The kidneys and ureters are completely retroperitoneal, and the bladder has a peritoneal covering only over the dome. As urine is formed, it drains into the calyces of the kidney, which merge to form the funnel-shaped renal pelvis in the hilum of each kidney. The hilum narrows to become the ureter of each kidney. As urine passes through the ureter, it does not passively drain into the bladder but rather is propelled by waves of peristalsis. As the ureters enter the pelvis, they sweep laterally, hugging the pelvic walls. As they approach the bladder, they turn medially and pierce the bladder wall obliquely. This is important because it creates a one-way valve (a physiological sphincter rather than an anatomical sphincter) that allows urine into the bladder but prevents reflux of urine from the bladder back into the ureter. Children born lacking this oblique course of the ureter through the bladder wall are susceptible to “vesicoureteral reflux,” which dramatically increases their risk of serious UTI. Pregnancy also increases the likelihood of reflux and UTI.

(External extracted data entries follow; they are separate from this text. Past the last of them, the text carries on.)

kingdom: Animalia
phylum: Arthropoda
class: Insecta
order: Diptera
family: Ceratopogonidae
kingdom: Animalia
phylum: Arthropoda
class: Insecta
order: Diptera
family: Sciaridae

The ureters are approximately 30 cm long. The inner mucosa is lined with transitional epithelium (Figure 17.2.4) and scattered goblet cells that secrete protective mucus. The muscular layer of the ureter consists of longitudinal and circular smooth muscles that create the peristaltic contractions to move the urine into the bladder without the aid of gravity. Finally, a loose adventitial layer composed of collagen and fat anchors the ureters between the parietal peritoneum and the posterior abdominal wall.

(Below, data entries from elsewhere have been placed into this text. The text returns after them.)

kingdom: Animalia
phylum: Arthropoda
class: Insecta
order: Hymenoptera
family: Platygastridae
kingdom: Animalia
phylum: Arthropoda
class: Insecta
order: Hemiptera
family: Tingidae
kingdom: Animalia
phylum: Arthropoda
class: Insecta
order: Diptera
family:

The urethra is the only urinary structure that differs significantly between males and females. This is due to the dual role of the male urethra in transporting both urine and semen. The urethra arises from the trigone area at the base of the bladder. Urination is controlled by an involuntary internal sphincter of smooth muscle and a voluntary external sphincter of skeletal muscle. The shorter female urethra contributes to the higher incidence of bladder infections in females. The male urethra receives secretions from the prostate gland, Cowper’s gland, and seminal vesicles as well as sperm. The bladder is largely retroperitoneal and can hold up to approximately 500–600 mL urine. Micturition is the process of voiding the urine and involves both involuntary and voluntary actions. Voluntary control of micturition requires a mature and intact sacral micturition centre. It also requires an intact spinal cord. Loss of control of micturition is called incontinence. The ureters are retroperitoneal and lead from the renal pelvis of the kidney to the trigone area at the base of the bladder. A thick muscular wall consisting of longitudinal and circular smooth muscle helps move urine toward the bladder by way of peristaltic contractions.